Ben anneme göre hala anne değilmişim gibi. Benim büyüğüdümü bir anne olduğumu kabullenmiş değil. 29 yaşında, uzun zamandır evden uzakta, çabalayan biriyim ama hala onun kuzusuyum. Kuzunun kuzusu oldu hala koyunluk mertebesine erişemedim.
Bu durum hoşuma gitmiyor değil. Annemleyken Ecem'in biberonu gibiyim. Emziriyorum hoop anneme veriyorum. Gazını çıkarıyor, oynuyor ve sonunda uyutuyor. Ben neyim iki ayaklı süt makinası. Öyle anlar oluyor ki çocuğumun olduğunu unutuyorum.
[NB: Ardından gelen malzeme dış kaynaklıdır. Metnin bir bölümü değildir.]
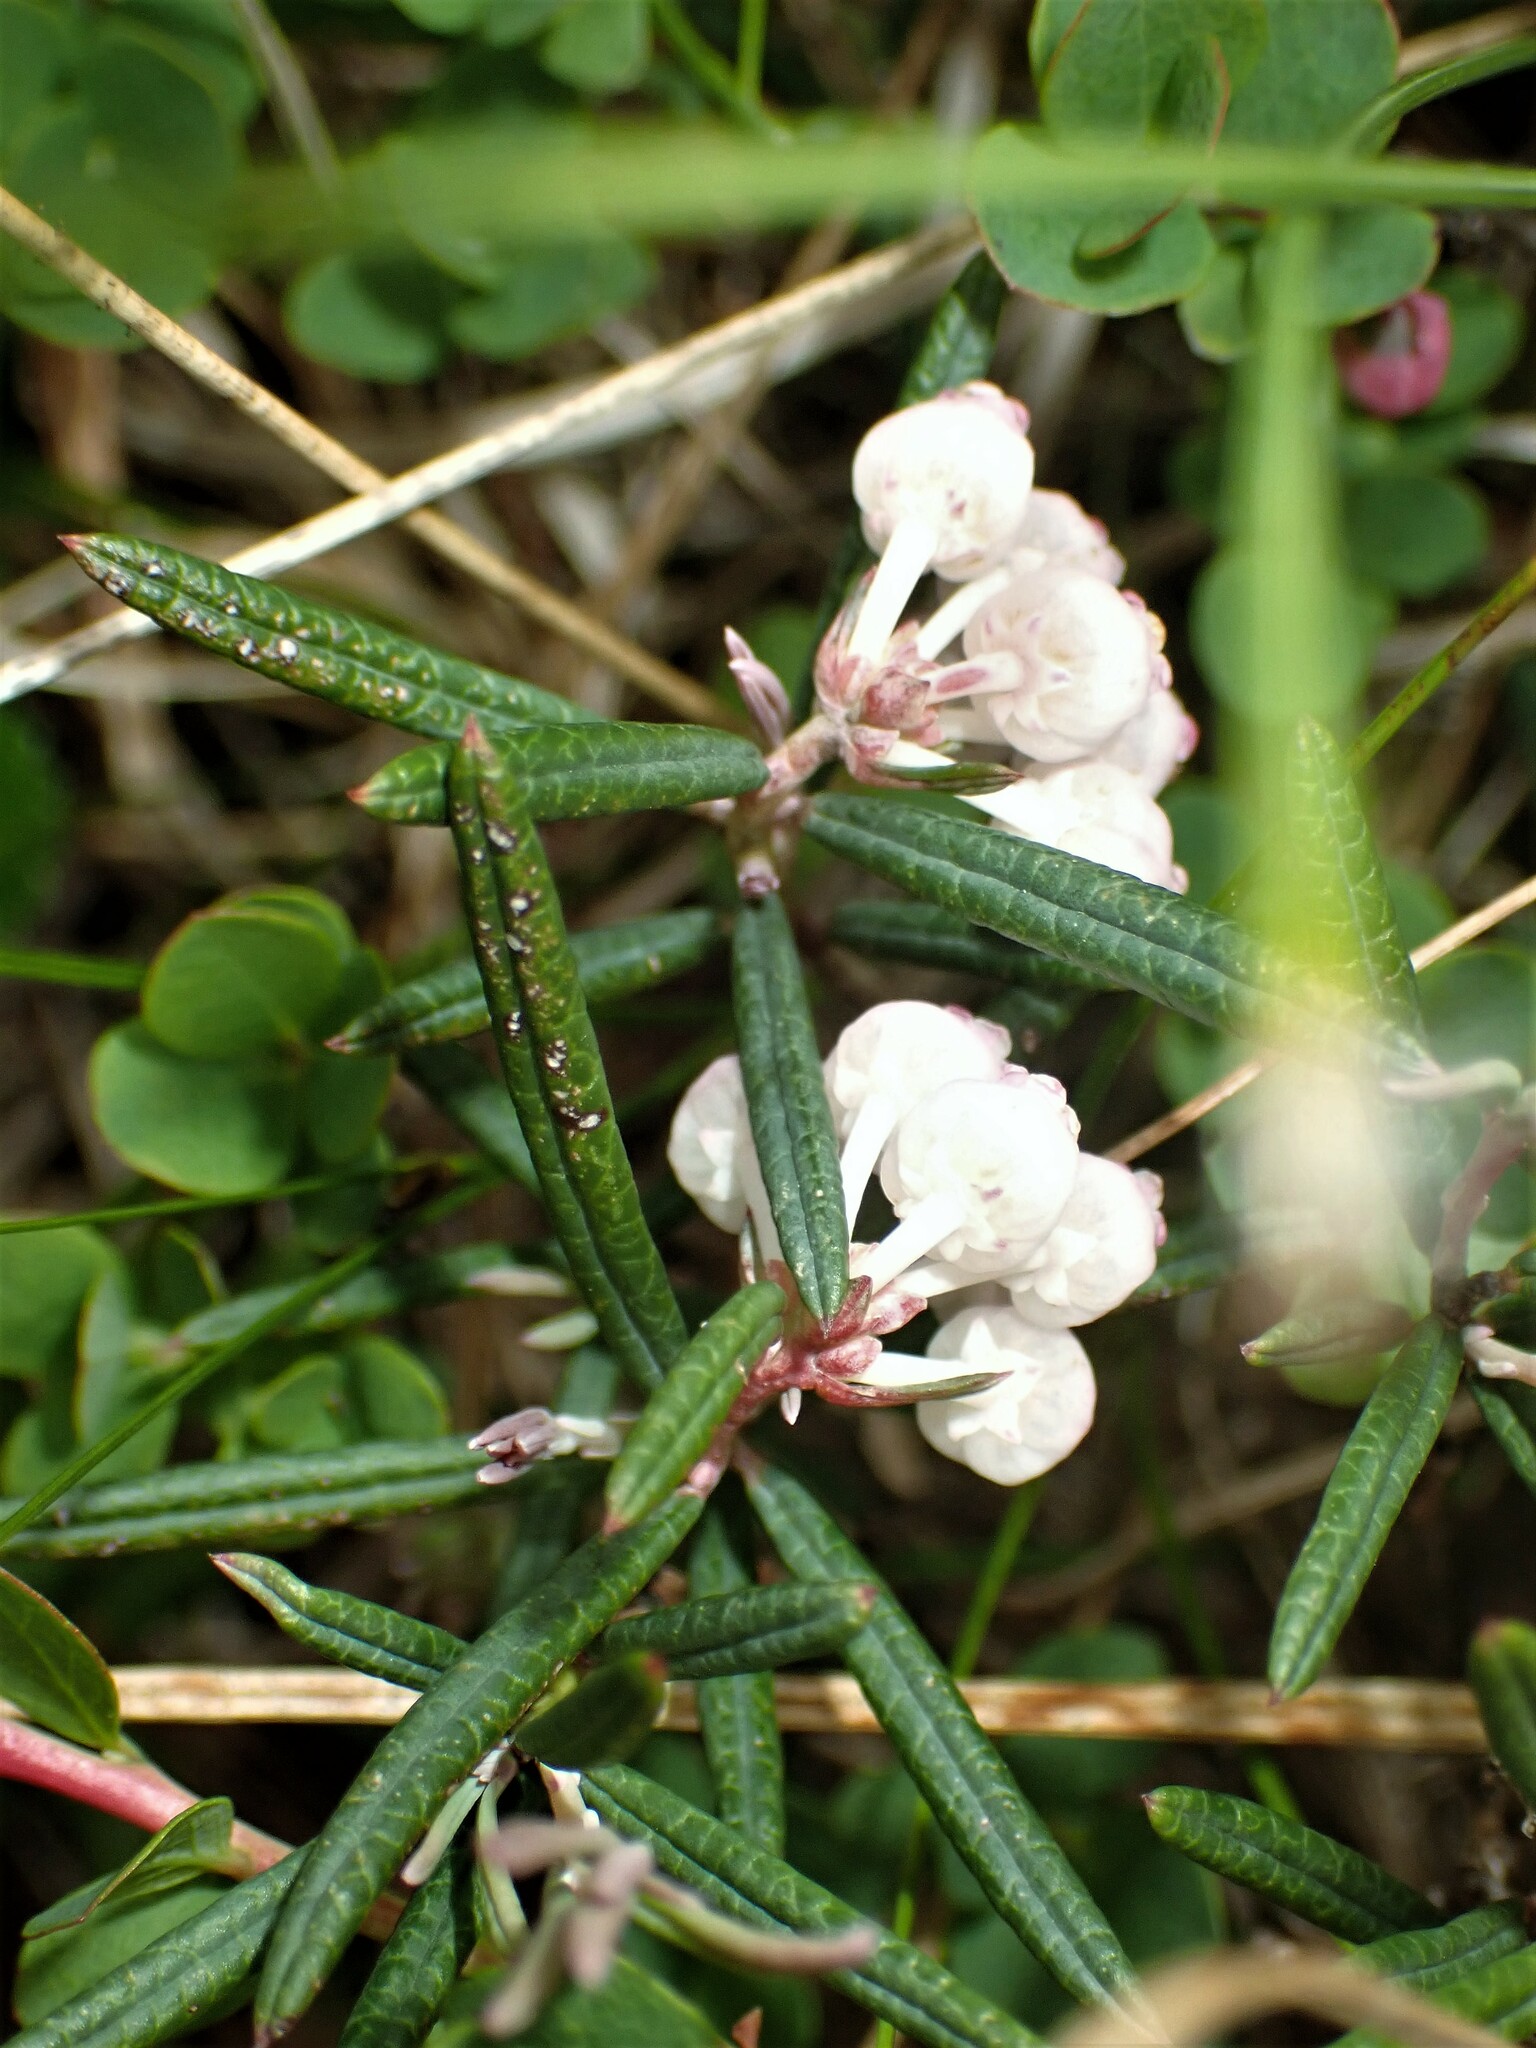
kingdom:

5 ay geçti.Ben tutamazmışım gibi geliyormuş ona. Ayşegül tatilde serisine benzer bir serinin baş karakteri gibiyim. Küçük Anne Açelya. Yirmili yaşın sonundayım başka yaş kalmadı. Ağzı dolduran OTUZ yaşında gireceğim, bilim adamlarının yaptığı istatistiklere göre en ideal kadın yaşına adım atacağım. Annem bana her sabah "kahvaltını ettin mi?" diye soruyor.Bazen bir şey oluyor açamıyorum aradığında, çocukluğum ya ben kızı falan emziriyor oluyorum. On dakika sonra kardeşim arıyor bezgin bir sesle "Abla annem aramış seni.Açmamışsın. Merak etmiş. Arada sesi duysun." Aynısını kardeşime de yapıyor. Kardeşimin suratı asık oluyor. Annem soruyor "Bir şey mi oldu" diye. Kardeşim tersliyor. Hemen beni arıyor. "Sor bakalım nesi varmış. Ama bilmiyormuş gibi yap. Tamam mı?"
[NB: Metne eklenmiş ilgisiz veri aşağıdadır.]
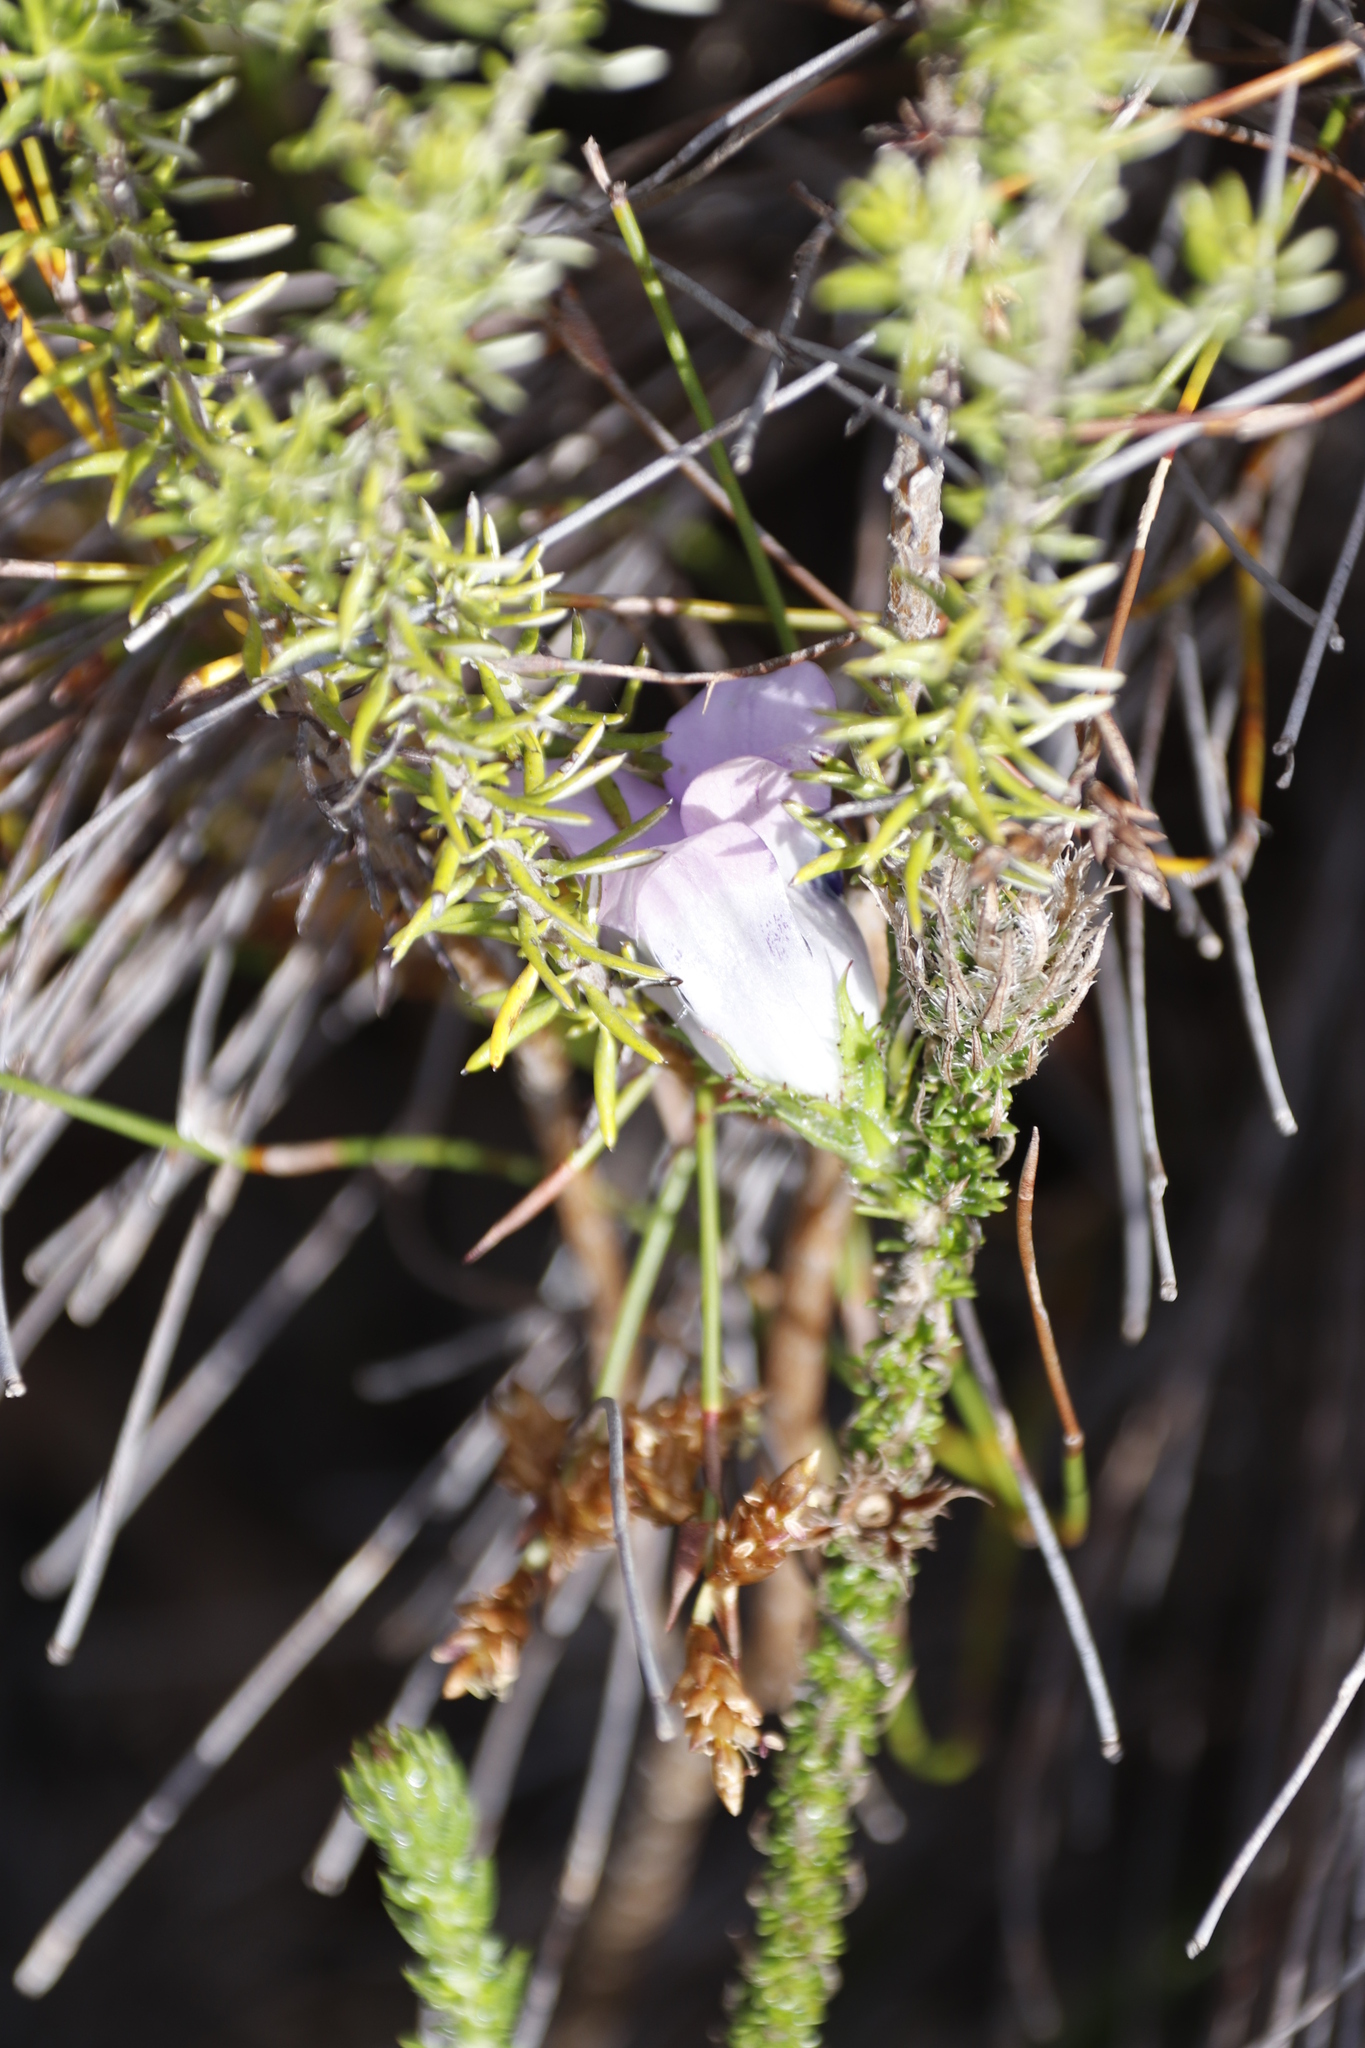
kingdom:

Şimdi ben anneme kızıyorum ya, sonunda bende onun gibi olacağım. Çünkü evham bulaşıcı bir şey anladım. İçime evham canavarı kaçtı. Kızı gece kalkıp nefes alıyor mu diye kontrol ediyorum. Üşüdü mü diye ayaklarını dudaklarıma götürüyorum.
Annemin yaşına geldiğimde müthiş annem gibi olacağım. Meraklı, evhamlı, pimpirikli, güvenilir, kızının arkasında duran, her durumda dimdik sağlam annem gibi.
Sonum da belli Ecem beni tersleyecek.